Don't talk about what you do, lead with who or how you help. "I'm a bankruptcy lawyer," is much less compelling than, "I help families use bankruptcy to escape the poverty trap of debt." Verbs like teach, develop, help, and create will identify you as an expert.

Avoid jargon. Explain what you do so that your 10-year-old nephew could understand it. The only exception is if you KNOW that a couple of very specific word choices will make your target see you as an expert. "Big data," for example, is one of those terms that is both trendy and also an indicator of expertise.

How are you different? This is often where you bring in your "soft" skills, like good communications, strong writing skills, more personalized service, etc. It could be that you are faster, your prices are lower, you have more experience, or even that you have unique life experience that gives you better insight into a client's situation. There may be several ways that you are different, so identify them all and tailor your pitch to use the one or two that will resonate most with each specific person you speak to.

Make the pitch more about them than you. That may sound counter-intuitive, but like in other public speaking situations it's critical in getting them to listen. You want to convey how you can help the other person, rather than simply describing who you are.

Here's an example from LinkedIN: "I'm Bernard Marr. I'm a big data consultant and I help companies demystify big data and put one of their most important assets, their data, to use identifying and answering the questions that will dramatically improve their business' bottom line. I'm always looking for opportunities to answer questions and offer my expertise to interested audiences."

In this example, his is "ask" at the end is not phrased as a question, but it is carefully focused on how he can help you, his listener.
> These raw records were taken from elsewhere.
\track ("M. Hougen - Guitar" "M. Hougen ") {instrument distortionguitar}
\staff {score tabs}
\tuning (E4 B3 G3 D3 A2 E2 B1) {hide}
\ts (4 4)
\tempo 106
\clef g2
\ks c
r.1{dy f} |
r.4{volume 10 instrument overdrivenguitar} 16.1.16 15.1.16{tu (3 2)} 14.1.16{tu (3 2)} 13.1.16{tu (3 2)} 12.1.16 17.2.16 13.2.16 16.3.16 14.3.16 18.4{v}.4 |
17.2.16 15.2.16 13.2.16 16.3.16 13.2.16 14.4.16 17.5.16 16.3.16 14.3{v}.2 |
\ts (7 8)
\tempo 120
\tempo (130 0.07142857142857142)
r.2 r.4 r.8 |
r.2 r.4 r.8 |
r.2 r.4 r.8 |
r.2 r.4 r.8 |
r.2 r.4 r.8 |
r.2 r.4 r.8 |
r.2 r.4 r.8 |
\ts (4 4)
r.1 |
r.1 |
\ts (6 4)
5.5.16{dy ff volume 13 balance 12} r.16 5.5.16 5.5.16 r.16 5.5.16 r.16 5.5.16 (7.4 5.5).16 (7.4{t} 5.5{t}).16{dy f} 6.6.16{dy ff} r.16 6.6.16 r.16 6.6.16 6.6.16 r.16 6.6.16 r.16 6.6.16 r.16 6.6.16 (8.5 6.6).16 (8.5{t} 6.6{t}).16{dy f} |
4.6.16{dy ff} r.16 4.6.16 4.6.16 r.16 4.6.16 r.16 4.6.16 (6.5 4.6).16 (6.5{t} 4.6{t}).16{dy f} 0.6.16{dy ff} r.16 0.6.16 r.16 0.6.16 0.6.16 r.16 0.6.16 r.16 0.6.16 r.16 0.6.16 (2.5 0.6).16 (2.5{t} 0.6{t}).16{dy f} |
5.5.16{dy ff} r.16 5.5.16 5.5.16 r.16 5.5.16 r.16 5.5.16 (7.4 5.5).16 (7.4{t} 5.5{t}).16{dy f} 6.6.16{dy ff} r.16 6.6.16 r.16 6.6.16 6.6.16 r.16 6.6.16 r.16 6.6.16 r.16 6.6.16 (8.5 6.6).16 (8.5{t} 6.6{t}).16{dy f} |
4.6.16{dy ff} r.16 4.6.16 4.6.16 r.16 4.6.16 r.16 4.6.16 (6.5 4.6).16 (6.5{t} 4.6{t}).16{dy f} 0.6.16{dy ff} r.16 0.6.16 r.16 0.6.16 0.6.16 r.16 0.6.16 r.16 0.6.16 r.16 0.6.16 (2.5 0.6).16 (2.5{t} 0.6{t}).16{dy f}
Another example, this one from a founder looking for investors, engages from the very beginning by asking questions that highlight problems that the founder then solves with her product.

"Did you know there are more than 1.8 billion vaccinations given every year?"
"Did you know up to half of those are given with reused needles?"
"Did you know we are spreading and perpetuating the very diseases we are trying to prevent?"
"Imagine if there were a painless, one-use needle available for a fraction of the current cost. You don't have to imagine it; we've created it..."
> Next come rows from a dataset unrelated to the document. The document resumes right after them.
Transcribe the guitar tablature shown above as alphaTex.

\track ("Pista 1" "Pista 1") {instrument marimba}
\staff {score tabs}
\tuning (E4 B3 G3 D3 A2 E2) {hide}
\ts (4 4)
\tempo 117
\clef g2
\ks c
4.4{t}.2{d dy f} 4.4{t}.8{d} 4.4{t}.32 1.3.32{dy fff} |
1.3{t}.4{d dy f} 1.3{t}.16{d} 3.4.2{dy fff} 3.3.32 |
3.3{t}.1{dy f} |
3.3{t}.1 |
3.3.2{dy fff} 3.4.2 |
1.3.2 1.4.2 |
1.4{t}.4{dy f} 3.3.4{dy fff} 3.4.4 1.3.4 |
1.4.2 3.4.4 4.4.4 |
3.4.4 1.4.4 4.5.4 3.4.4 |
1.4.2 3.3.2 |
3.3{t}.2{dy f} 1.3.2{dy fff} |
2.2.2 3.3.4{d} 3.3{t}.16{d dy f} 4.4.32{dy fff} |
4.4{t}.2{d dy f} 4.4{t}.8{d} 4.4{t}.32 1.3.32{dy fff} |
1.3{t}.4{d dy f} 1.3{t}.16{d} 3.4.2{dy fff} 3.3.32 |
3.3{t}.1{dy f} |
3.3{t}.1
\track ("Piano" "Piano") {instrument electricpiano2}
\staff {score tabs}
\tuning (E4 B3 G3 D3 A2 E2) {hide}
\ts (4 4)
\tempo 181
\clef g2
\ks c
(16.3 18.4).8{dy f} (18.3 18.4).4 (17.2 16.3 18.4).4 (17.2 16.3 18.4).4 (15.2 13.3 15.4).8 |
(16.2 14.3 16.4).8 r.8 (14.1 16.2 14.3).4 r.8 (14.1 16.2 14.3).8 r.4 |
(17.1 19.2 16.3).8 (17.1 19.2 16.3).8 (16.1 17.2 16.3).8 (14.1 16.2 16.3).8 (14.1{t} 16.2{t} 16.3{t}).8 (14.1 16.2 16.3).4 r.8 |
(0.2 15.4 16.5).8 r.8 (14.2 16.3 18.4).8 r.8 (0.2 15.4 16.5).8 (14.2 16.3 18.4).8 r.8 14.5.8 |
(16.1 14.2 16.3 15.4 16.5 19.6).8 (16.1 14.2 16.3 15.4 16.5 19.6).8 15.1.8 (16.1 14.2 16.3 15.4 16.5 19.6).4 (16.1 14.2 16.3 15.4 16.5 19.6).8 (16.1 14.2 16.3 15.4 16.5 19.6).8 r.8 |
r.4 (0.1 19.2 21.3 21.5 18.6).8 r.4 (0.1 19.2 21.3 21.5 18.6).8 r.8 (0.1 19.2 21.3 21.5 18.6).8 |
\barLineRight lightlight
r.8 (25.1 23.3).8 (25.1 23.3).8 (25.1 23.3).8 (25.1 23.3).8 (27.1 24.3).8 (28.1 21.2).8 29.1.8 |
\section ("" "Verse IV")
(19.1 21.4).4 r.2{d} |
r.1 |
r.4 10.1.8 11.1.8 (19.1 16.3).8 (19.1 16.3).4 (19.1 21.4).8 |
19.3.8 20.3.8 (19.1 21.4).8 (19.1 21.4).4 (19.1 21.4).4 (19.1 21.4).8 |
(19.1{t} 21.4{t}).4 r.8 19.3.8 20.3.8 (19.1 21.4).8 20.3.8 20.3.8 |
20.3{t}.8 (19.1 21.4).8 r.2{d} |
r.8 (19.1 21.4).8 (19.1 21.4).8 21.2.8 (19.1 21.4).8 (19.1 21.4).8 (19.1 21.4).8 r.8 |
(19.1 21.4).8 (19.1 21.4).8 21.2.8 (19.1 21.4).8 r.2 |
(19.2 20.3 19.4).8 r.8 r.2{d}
Practice Your Pitch for (Near) Perfection & Confidence

Once you've crafted your elevator pitch and written it down, practice it until you know it by heart, and work on it until you can deliver it naturally, as though it's NOT memorized. Try it with a few trusted colleagues, friends, or family as you refine it. Then, customize it to the moment and the person you're riding that imaginary elevator with.

Keep in mind that the better you know your elevator speech, the more comfortable you are with it, the more confident you will appear.
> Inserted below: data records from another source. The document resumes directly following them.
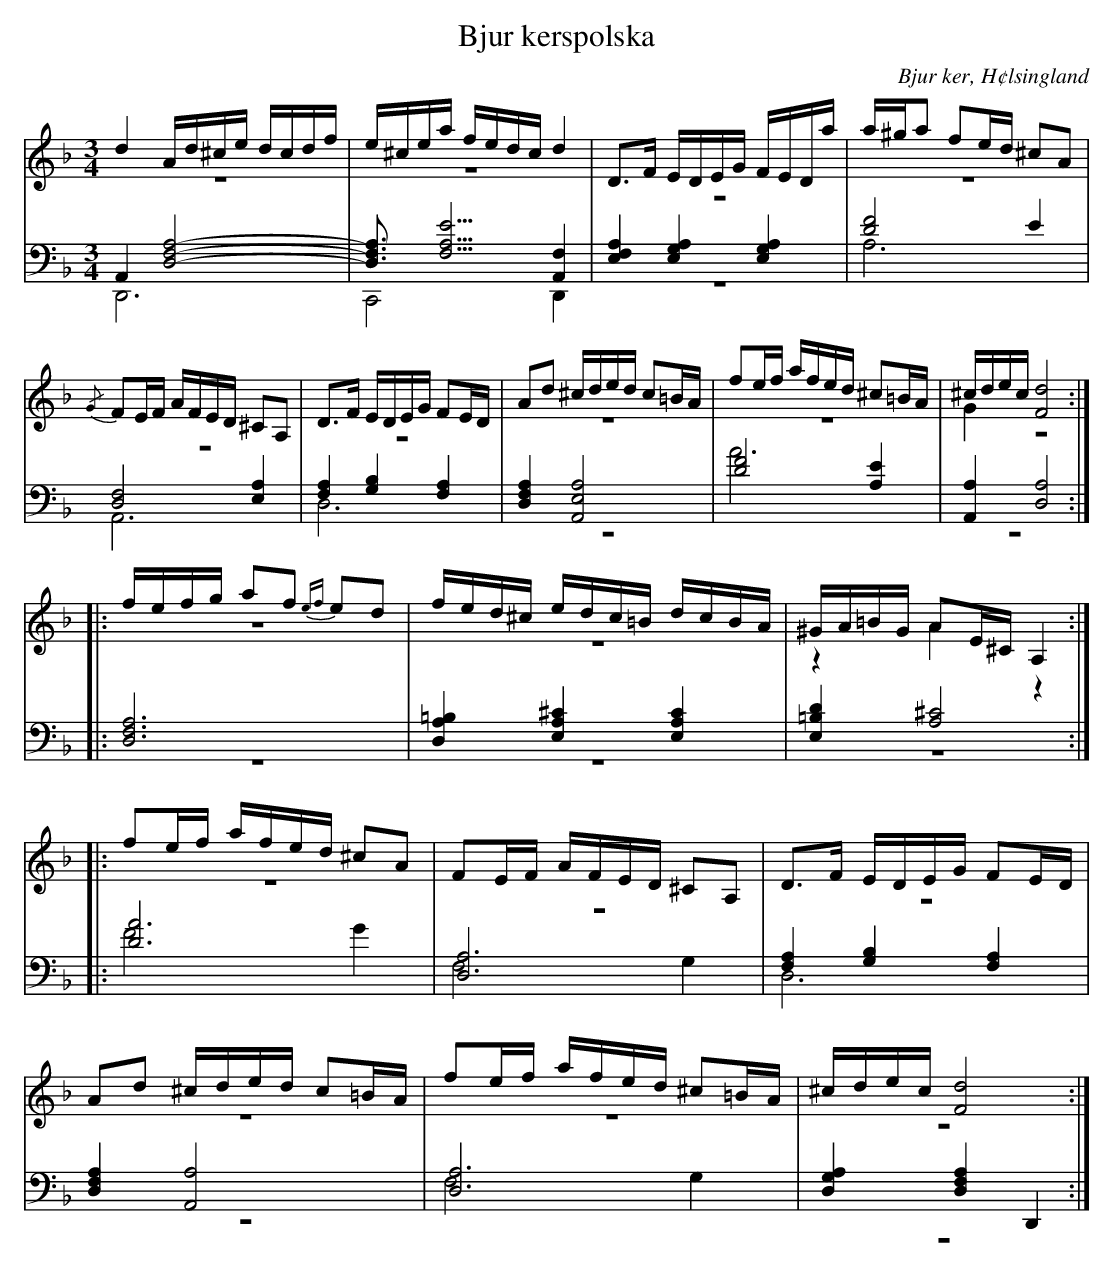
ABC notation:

X:1
T: Bjur kerspolska
O: Bjur ker, H¢lsingland
M: 3/4
L: 1/16
K: Dm
V:1
V:2 merge
V:3
V:4 merge
V:1
d4 Ad^ce dcdf |e^cea fedc d4|D2>F2 EDEG FEDa|a^ga2 f2ed ^c2A2|
{/G}F2EF AFED ^C2A,2|D2>F2 EDEG F2ED|A2d2 ^cded c2=BA|f2ef afed ^c2=BA|^cdec [F8d8]:|
|:fefg a2f2 {ef}e2d2 |fed^c edc=B dcBA|^GA=BG A2E^C A,4:|
|:f2ef afed ^c2A2|F2EF AFED ^C2A,2|D2>F2 EDEG F2ED|
A2d2 ^cded c2=BA|f2ef afed ^c2=BA|^cdec [F8d8]:|
V:2
z12|z12|z12|z12|
z12|z12|z12|z12|G4 z8:|
|:z12|z12|z4 A4 z4:|
|:z12|z12|z12|
z12|z12|z12:|
V:3 clef=bass
A,,4 [D,8F,8A,8]-|[D,3F,3A,3] [F,5A,5E5] [F,4A,,4]|[E,4F,4A,4] [E,4G,4A,4] [E,4G,4A,4]|[D8F8] E4|
[D,8F,8] [E,4A,4]|[F,4A,4] [G,4B,4] [F,4A,4]|[D,4F,4A,4] [A,,8E,8A,8]|[D8F8] [A,4E4]|[A,,4A,4] [D,8A,8]:|
|:[D,12F,12A,12]|[D,4A,4=B,4] [E,4A,4^C4] [E,4A,4C4]|[E,4=B,4D4] [A,8^C8]:|
|:[D12A12]|[D,12A,12]|[F,4A,4] [G,4B,4] [F,4A,4]|
[D,4F,4A,4] [A,,8A,8]|[D,12A,12]|[D,4G,4A,4] [D,4F,4A,4] D,,4:|
V:4 clef=bass
D,,12|C,,8 D,,4|z12|A,12|
A,,12|D,12|z12|A12|z12:|
|:z12|z12|z12:|
|:F8 G4|F,8 G,4|D,12|
z12|F,8 G,4|z12:|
Finally, as you practice your speech, think about your physical presentation as well. Speaking in the right tone and using the right body language are integral to selling the content of your pitch. Your listener is taking in multiple cues about you, and they will decide in seven seconds whether to keep listening or not. We'll talk more about confidence, body language and practice in a future post, but for now, remember that smiling and making eye contact will help you connect with your listener. As Amy Cuddy says, "It's not "fake it 'til you make it," it's "fake it until you become it."

Crafting your elevator speech is hard, but we are here to help! Our Presentation Skills workshop can be customized to include elevator pitch fundamentals and exercises, and is available in various lengths. For more personalized, intensive work, we also offer one-on-one coaching.

Challenge Yourself
  • What is the best elevator speech you've heard?
  • Have you developed your elevator speech? Why or why not?
  • If you have one, in which situations do you use your pitch?
  • Which of these tips are you thinking about trying?